Locate, in the data below, the line that contains "focal_35mm: 122" and the line that contains "exposure_s: 1/640"; reproduce exactly those two lines and every line between them, nothing more.

(Saved entries)
* * * *

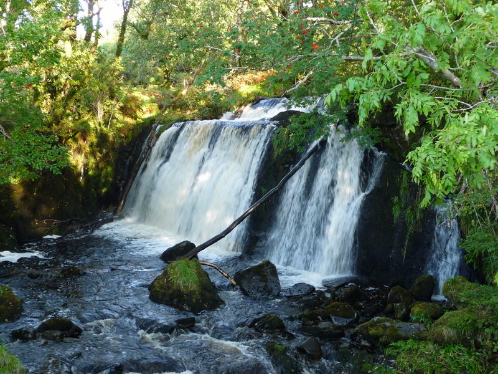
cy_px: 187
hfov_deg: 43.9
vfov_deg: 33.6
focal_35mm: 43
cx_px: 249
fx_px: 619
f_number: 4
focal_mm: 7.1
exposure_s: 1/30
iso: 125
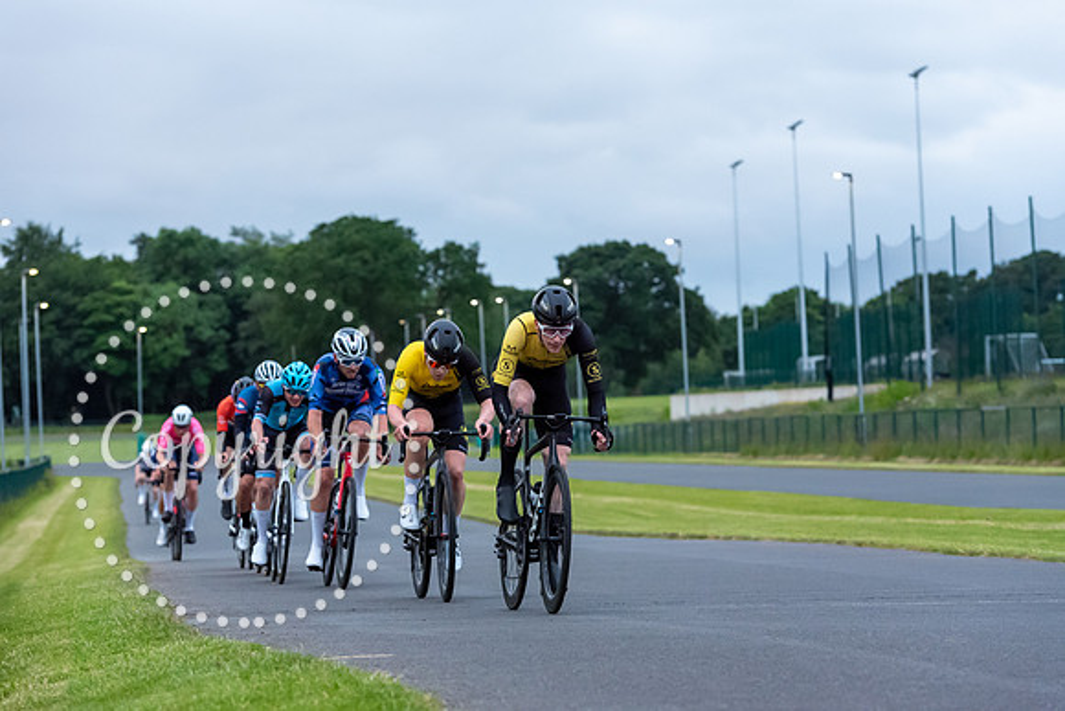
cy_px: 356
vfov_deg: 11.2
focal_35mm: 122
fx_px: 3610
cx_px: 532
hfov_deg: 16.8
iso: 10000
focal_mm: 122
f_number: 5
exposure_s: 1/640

* * * *

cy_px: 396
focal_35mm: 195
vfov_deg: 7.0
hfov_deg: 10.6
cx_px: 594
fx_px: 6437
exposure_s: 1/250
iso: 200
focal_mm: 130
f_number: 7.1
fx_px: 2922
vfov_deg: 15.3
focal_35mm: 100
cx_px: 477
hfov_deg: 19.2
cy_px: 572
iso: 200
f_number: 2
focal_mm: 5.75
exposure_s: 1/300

* * * *

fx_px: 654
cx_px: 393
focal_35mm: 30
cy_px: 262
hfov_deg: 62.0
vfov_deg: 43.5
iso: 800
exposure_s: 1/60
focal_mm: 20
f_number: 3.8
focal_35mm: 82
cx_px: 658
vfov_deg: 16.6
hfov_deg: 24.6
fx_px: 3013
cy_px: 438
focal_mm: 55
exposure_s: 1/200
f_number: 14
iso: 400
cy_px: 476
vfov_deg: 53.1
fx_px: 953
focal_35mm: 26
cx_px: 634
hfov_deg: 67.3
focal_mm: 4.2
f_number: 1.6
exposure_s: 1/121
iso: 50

* * * *

**Task result**
focal_35mm: 122
fx_px: 3610
cx_px: 532
hfov_deg: 16.8
iso: 10000
focal_mm: 122
f_number: 5
exposure_s: 1/640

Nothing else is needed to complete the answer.